Outra mensagem da parábola que podemos tirar também é que Deus não convoca apenas uns convidados. Ele chama até os culpados para o perdão perante sua santa face. Deus ama e seu amor quer e deve ser amado. Não há uma vocação mais alta do que esta. O homem só se fechará na sua culpa inapagável, se recusar o convite. Em conseqüência dessa vocação, só podemos amar aqueles que não nos amam quando cremos que num amor superior que transcende todo amor da criatura; ou quando temos a certeza de libertarmos, por nosso amor gratuito, o outro, até então incapaz de amar.


A parábola do homem sem roupa apropriada para a festa (vv.11-14)         
    

Na segunda parábola trata do relato do homem que entrou sem a roupa nupcial e foi expulso. Os biblistas concordam em dizer que se trata de uma outra parábola que foi acrescentada à precedente. Portanto, deve ser interpretada isoladamente para não interpretar erradamente acusando o rei como alguém que não é coerente no seu convite, já que ele mandou convidar todos para participar do banquete sem nenhuma exigência posta. A segunda parábola, por isso, contém o seu ensinamento exclusivo. Nesta segunda parábola, aparece o tema do julgamento ou do juízo, mas desta vez não se trata do povo de Israel, e sim daqueles que crêem ter assegurado a salvação ou aqueles que se julgam salvos.


Para entender a parábola temos que levar em consideração o costume da época. Na época tinha o costume de o anfitrião preparar vestidos apropriados para aqueles que chegaram sem eles. O comensal a quem o rei se dirige com palavras severas, há recusado o vestido que lhe ofereceram e com isso há ofendido ao rei ao entrar em seu banquete vestido impropriamente.
   

Por isso, a intenção teológica do evangelista é bem clara: lançar uma advertência séria para sua comunidade e para nossa comunidade e comunidade cristã em todos os tempos. Não basta ter sido chamado e ter respondido positivamente à mensagem evangélica para ter a garantia da salvação.

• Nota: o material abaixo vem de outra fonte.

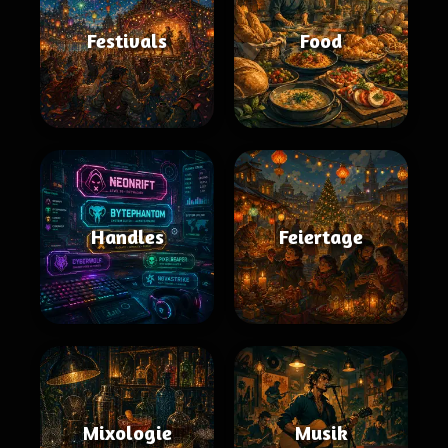
Festivals
Food
Handles
Feiertage
Mixologie
Musik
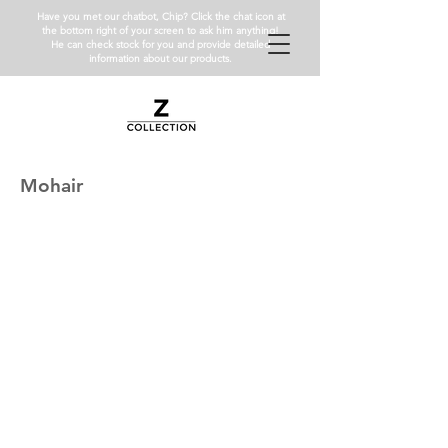
Have you met our chatbot, Chip? Click the chat icon at
the bottom right of your screen to ask him anything!
He can check stock for you and provide detailed
information about our products.
Mohair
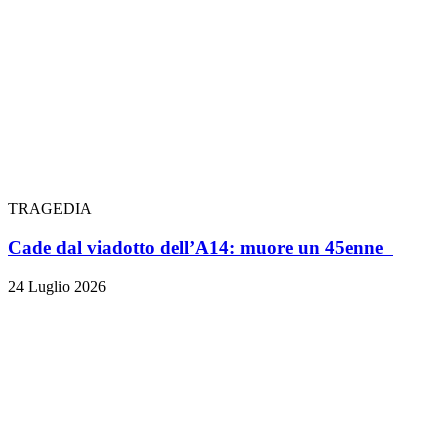
TRAGEDIA
Cade dal viadotto dell’A14: muore un 45enne
24 Luglio 2026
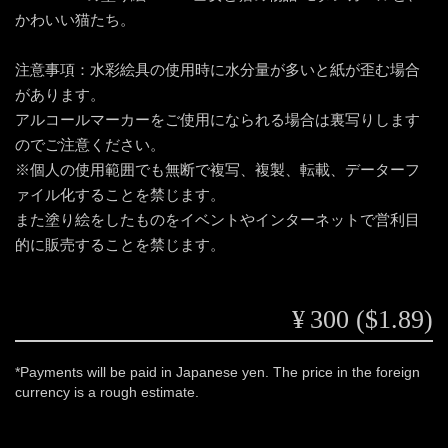
かわいい猫たち。
注意事項：水彩絵具の使用時に水分量が多いと紙が歪む場合
があります。
アルコールマーカーをご使用になられる場合は裏写りします
のでご注意ください。
※個人の使用範囲でも無断で複写、複製、転載、データーフ
ァイル化することを禁じます。
また塗り絵をしたものをイベントやインターネットで営利目
的に販売することを禁じます。
¥300 ($1.89)
*Payments will be paid in Japanese yen. The price in the foreign
currency is a rough estimate.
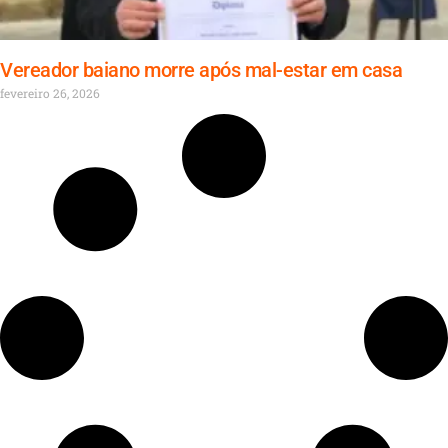
Vereador baiano morre após mal-estar em casa
fevereiro 26, 2026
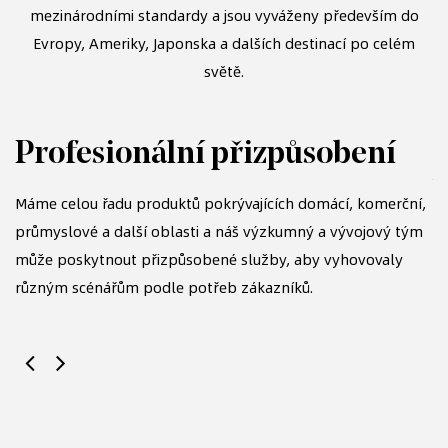
mezinárodními standardy a jsou vyváženy především do
Evropy, Ameriky, Japonska a dalších destinací po celém
světě.
Profesionální přizpůsobení
S
Máme celou řadu produktů pokrývajících domácí, komerční,
průmyslové a další oblasti a náš výzkumný a vývojový tým
Dl
může poskytnout přizpůsobené služby, aby vyhovovaly
p
různým scénářům podle potřeb zákazníků.
vy
re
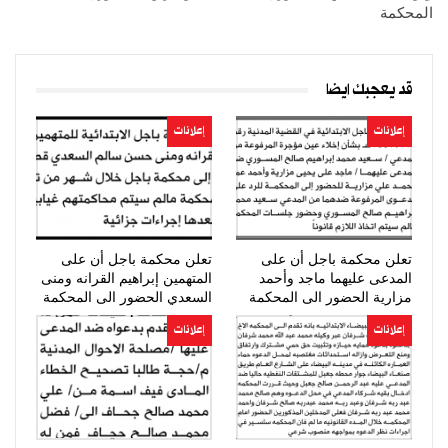
المحكمة
قد يعجبك ايضا
إعلانات
إعلانات
تعلن محكمة باجل أن على
تعلن محكمة باجل أن على
المدعى عليهما ماجد وأحمد
المتهمين إبراهيم القرانه ومنى
مزارية الحضور الى المحكمة
السعدي الحضور الى المحكمة
إعلانات
إعلانات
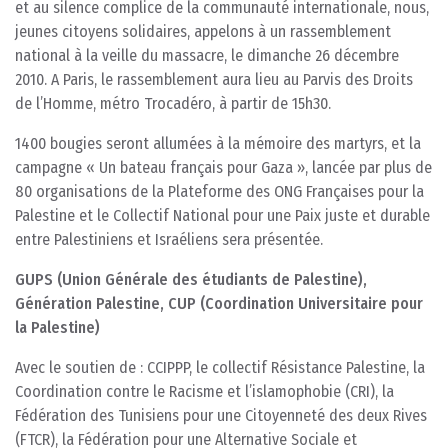
et au silence complice de la communauté internationale, nous,
jeunes citoyens solidaires, appelons à un rassemblement
national à la veille du massacre, le dimanche 26 décembre
2010. A Paris, le rassemblement aura lieu au Parvis des Droits
de l’Homme, métro Trocadéro, à partir de 15h30.
1400 bougies seront allumées à la mémoire des martyrs, et la
campagne « Un bateau français pour Gaza », lancée par plus de
80 organisations de la Plateforme des ONG Françaises pour la
Palestine et le Collectif National pour une Paix juste et durable
entre Palestiniens et Israéliens sera présentée.
GUPS (Union Générale des étudiants de Palestine),
Génération Palestine, CUP (Coordination Universitaire pour
la Palestine)
Avec le soutien de : CCIPPP, le collectif Résistance Palestine, la
Coordination contre le Racisme et l’islamophobie (CRI), la
Fédération des Tunisiens pour une Citoyenneté des deux Rives
(FTCR), la Fédération pour une Alternative Sociale et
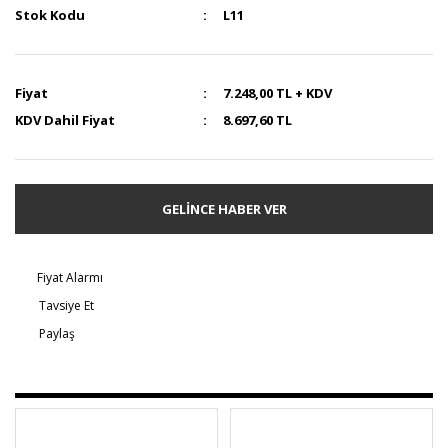
Stok Kodu
L11
Fiyat
7.248,00 TL + KDV
KDV Dahil Fiyat
8.697,60 TL
GELİNCE HABER VER
Fiyat Alarmı
Tavsiye Et
Paylaş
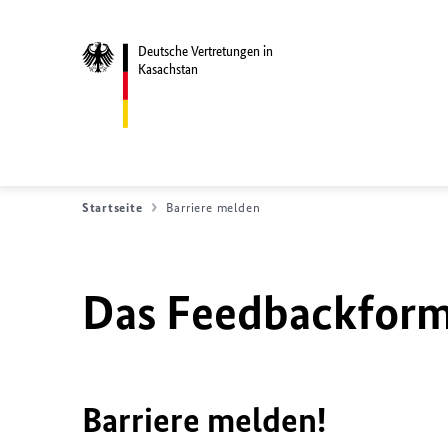
Deutsche Vertretungen in
Kasachstan
Startseite
Barriere melden
Das Feedbackformu
Barriere melden!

Não basta confessar sua fé em Jesus e participar do banquete eucarístico; é necessário a veste nupcial de uma vida em conformidade com a vontade de Deus e com as exigências da mensagem de Jesus(cf. Mt 5,1-7,29). Para entrar no banquete do reino é necessário um estilo de vida que ponha em prática os ensinamentos de Jesus. Só quem estiver vestido com esta veste nupcial tem o direito de participar do banquete eterno.
   

O homem que entrou sem a roupa nupcial sublinha a dimensão de vigilância de nossa vida. Devemos estar preparados sempre porque em qualquer momento o Senhor pode nos chamar. Vamos trabalhar como se o encontro definitivo com Deus estivesse longe ainda, mas vamos rezar como se esse encontro estivesse próximo. Vamos viver a vida presente mas com uma visão do futuro, dar às coisas uma função de meio e não de fim, vamos eliminar diariamente toda a desordem que há dentro nós mesmos, em especial a auto-suficiência ou orgulho e todo tipo de segurança falsa. É verdade que Deus não vai nos excluir. Cuidado, porém, para não acabarmos excluídos por nossa própria iniciativa.
   

A aceitação do convite exige mudança; cumpre ser diferente do que se era. A veste nupcial, necessária para entrar no banquete eterno, figura as obras de justiça que cada um deve realizar. Não é suficiente ter recebido o sacramento, é necessário ter comportamento novo, é preciso construir a vida sobre os valores cristãos. Não basta também dar esmola, é preciso mudar completamente as próprias atitudes em relação aos bens deste mundo. Não basta pertencer à Igreja de Jesus, é preciso assumir o compromisso como cristão. Precisamos, por isso, de conversão. Conversão é amar sua vocação mais sublime;  é aprender a amar o próprio Deus Santo e misericordioso que se traduz no amor ao próximo.
  

Nós participamos do banquete da Eucaristia todos os domingos ou todos os dias. Devemos nos perguntar sempre: qual é nossa “veste” ? Quais as nossas obras que possamos oferecer ao Senhor ? Isto não é uma contabilidade espiritual ou um voluntarismo ético de mérito; mas  nossa colaboração é indispensável. Ao convite de Deus devemos responder com uma disposição incondicional e alegre, pois o convite que nos faz felizes.